In a very contentious vote yesterday, the Israeli Knesset passed a bill outlawing calls to boycott either Israel in general or the settlements in the occupied territories in particular, allowing lawsuits against them without any proof of damages.
Yesterday’s vote gave way quickly to reactions domestically, as opposition groups plan to contest the constitutionality of the new law in Israel’s high court. At the same time, the current far-right government is moving forward with another bill that would start formal inquiries against the opposition.
But the boycott law itself is the current issue, and to that end a lawsuit is already moving forward, with Soviet-born MP Alex Miller (Yisrael Beiteinu) announcing plans to sue opposition MP Ahmed Tibi for comments supporting a boycott of the West Bank settlement of Ariel.
There is, of course, no evidence that Tibi’s comments did any economic damage to Ariel in general, let alone Miller, but that is the point of the new law: no evidence is needed for the lawsuit.
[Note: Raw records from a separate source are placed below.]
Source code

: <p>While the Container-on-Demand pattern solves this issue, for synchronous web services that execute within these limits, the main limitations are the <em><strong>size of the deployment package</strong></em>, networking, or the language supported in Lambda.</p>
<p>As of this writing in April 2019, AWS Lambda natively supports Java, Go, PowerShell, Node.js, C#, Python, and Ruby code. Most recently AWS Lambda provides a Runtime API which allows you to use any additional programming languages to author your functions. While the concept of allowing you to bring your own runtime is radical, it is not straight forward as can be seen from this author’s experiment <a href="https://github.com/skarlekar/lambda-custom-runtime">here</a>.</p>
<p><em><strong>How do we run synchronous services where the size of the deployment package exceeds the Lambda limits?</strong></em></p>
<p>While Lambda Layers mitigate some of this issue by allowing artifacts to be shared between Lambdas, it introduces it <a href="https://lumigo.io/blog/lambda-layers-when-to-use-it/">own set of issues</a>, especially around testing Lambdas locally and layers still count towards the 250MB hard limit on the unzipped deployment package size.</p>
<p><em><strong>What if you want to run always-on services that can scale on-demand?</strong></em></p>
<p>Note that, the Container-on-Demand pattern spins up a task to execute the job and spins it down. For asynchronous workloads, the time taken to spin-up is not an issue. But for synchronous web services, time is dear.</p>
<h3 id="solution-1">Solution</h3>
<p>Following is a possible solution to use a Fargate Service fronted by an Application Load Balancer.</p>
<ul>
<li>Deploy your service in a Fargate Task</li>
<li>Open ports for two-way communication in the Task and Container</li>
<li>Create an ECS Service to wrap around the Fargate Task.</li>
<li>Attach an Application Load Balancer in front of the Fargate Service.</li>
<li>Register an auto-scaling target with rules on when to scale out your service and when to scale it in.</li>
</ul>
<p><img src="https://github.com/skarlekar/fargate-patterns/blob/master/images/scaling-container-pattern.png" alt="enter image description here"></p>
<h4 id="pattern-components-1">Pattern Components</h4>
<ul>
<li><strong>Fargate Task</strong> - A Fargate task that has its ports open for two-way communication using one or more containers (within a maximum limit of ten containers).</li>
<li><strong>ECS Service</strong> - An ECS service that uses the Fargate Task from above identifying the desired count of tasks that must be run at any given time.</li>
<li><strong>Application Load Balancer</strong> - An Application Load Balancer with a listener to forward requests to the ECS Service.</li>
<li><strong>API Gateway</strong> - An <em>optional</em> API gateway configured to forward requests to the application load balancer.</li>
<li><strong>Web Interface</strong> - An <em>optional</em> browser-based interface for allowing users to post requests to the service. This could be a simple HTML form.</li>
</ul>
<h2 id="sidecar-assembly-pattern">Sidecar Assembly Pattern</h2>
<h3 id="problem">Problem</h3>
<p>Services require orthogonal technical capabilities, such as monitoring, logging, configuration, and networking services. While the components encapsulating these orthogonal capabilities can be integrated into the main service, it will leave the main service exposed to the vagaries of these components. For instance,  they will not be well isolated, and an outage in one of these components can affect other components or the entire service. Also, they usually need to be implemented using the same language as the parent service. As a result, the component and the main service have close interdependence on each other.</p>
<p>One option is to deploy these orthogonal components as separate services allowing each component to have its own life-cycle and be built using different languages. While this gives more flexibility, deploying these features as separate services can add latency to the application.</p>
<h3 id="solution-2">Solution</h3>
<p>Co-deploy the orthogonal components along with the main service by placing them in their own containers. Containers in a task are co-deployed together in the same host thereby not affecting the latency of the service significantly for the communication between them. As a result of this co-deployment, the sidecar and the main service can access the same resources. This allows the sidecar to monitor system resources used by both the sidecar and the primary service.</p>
Perhaps the most interesting criticism of the new law came from the US State Department, which insisted that the anti-boycott law amounted to a violation of the “basic democratic right” of freedom to protest. This is interesting because while not broadly enforced, the US already has its own law banning boycotts of Israel, passed in 1977, which goes even farther than Israel’s own government dared to attempt. The US law actually allows for decade-long prison sentences for boycotting Israel or aiding in the boycott.